• Problems to work on
(a) Please write out the passage of the earthquake prediction discussion from "Well, does he" up to and including "really that insightful?".
(b) Rewrite the paragraph of the earthquake prediction discussion that opens "The earthquake happened 3 days after" as a short list that keeps its main facts.
(c) Continue the earthquake prediction discussion from its final sentence.

• Extracted text
********************

>Sooner or later there will be a ~M 7.5 #earthquake in this region (South-Central Turkey, Jordan, Syria, Lebanon). #deprem
The earthquake happened 3 days after. This seems prescient, until you realize the wording suggests an ambiguous timeline. The area is a known fault zone, one happening "sooner or later" isn't exactly some deep insight. If he knew about that specific earthquake, why didn't he give a more specific prediction of "within the next week"?
Well, does he have some theory how planetary positions play a role in earthquakes, specifically how their positions could lead to an earthquake in turkey but not peru? Is just saying "there will be an earthquake sometime in this earthquake prone region" really that insightful?
FYI: They essentially murdered Semmelweis for not having a theory for how washing hands after examining cadavers and before delivering babies could save lives. He sadly came up with this nutty idea a few decades before we had germ theory and such.
There's a difference between that, where a small additional step improved safety, and this, where the credibility of the prediction would need to be assessed to be able to mobilize the wide response which would be needed ahead of time.
Yes, there is much resistance within the scientific community regarding the influence of the planets and the Moon. But there's no extended research that 'disproves' it. It's merely an assumption. In fact, a scientific paper in Nature suggests otherwise.
"there is much resistance within the scientific community" is the usual euphemism used by pseudo-scientists to justify their claim. There’s absolutely no evidence that you can predict earthquakes by looking at the positions of the planets, and this "researcher" is known for his very vague "predictions" that sometimes appear to be true, sometimes not. It’s the scientific equivalent of a broken clock.
This could have been said before every major scientific discovery.
The scientific community must be wrong by definition if science is to learn something new. It’s more than proven that things most scientists find absurd and impossible end up being doable and proven.
I’d give this person more leeway. He’s not reading astrology, he’s working patterns and clearly has not determined whether his research is accurate yet or not. He himself says there’s not enough data in some regards.
So what is your resistance based off outside of reflexive skepticism ?
> So what is your resistance based off outside of reflexive skepticism ?
This has been debunked over and over [1][2][3][4] and is by no mean different from fortune telling. He has not published a single paper nor has detailed its method, which is summarized by various sources as making a lot of predictions about earthquakes in regions that are known to often have earthquakes. Most of these predictions end up wrong, but we only talk about the "right" ones.

********************

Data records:
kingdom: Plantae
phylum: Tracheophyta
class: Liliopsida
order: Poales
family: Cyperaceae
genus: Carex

********************

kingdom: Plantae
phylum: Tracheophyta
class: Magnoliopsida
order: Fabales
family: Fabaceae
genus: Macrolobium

********************

• Answers by task
(a)
Well, does he have some theory how planetary positions play a role in earthquakes, specifically how their positions could lead to an earthquake in turkey but not peru? Is just saying "there will be an earthquake sometime in this earthquake prone region" really that insightful?

(b)
- The earthquake happened 3 days after the prediction.
- It looks prescient until you notice the wording gives an ambiguous timeline.
- The area is a known fault zone, so saying one will come "sooner or later" is not a deep insight.
- If he knew about that specific earthquake, he could have predicted it "within the next week."

(c)
"It’s more than proven that things most scientists find absurd and impossible end up being doable and proven"
Are there many examples besides quantum physics? And eventually and in quite short time, they made their way into the mainstream science, because they modelled the world better. So if this guy can show that his approach can reliable help with predication of earthquakes, he will win. Simple as that. So far I am not convinced, but sure, the moon and the planets are a real force.
Tectonic plates were considered ridiculous. Evolution was debated for decades. Galileo went on trial. Pasteur afaik didn’t find it easy to convince people. Virtually all breakthroughs I can think of, “eminent men” came and told everyone it was hogwash, till it wasn’t.
That’s not say you should defend bad science. Just that great Science might appear like nonsense - at first.
I know exactly nothing about this guy. I'm the person who asked for a name.
I was just quoting his own Twitter feed where he himself indicates this is not scientifically proven.
He apparently calls it research. I'm personally fine with that and followed him before it was said here he predicts this based on planetary influences (and hadn't noticed it myself).
Okay, for the record, you are officially an antibeleiver who thinks simply asking the question and investigating it and trying to answer it makes one a nutter.
For the record, I hate this out-of-hand dismissal of anyone who asks "What if..." about anything outside the current Overton Window.
That his research subject has not given "proper" scientific results yet (or ever) doesn't make him a fraud. We wouldn't go far if researchers could only research proven concepts.
> That his research subject has not given "proper" scientific results yet (or ever) doesn't make him a fraud. We wouldn't go far if researchers could only research proven concepts.
The problem is we’re looking at the correct predictions only. He’s a broken clock, he "predicted" numerous earthquakes in various regions and only a small number ended up true.
> The idea that planetary alignments can predict earthquakes has been long rebuffed by scientists. The USGS has stated that neither it nor any other scientist is able to predict a specific earthquake, but that it can calculate the probability of future temblors. Andrew Michael, a geophysicist for the agency, called alignment-based predictions "easy to refute" in a statement sent to Snopes.
Confirmation bias is a known human weakness. Based on what little I've seen, he does not appear to be guilty of it. If other people are overemphasizing his "correct" predictions and ignoring his incorrect ones, this should not be conflated with his position.
>Feb 3
>Sooner or later there will be a ~M 7.5 #earthquake in this region (South-Central Turkey, Jordan, Syria, Lebanon). #deprem
The earthquake happened 3 days after. This seems prescient, until you realize the wording suggests an ambiguous timeline. The area is a known fault zone, one happening "sooner or later" isn't exactly some deep insight. If he knew about that specific earthquake, why didn't he give a more specific prediction of "within the next week"?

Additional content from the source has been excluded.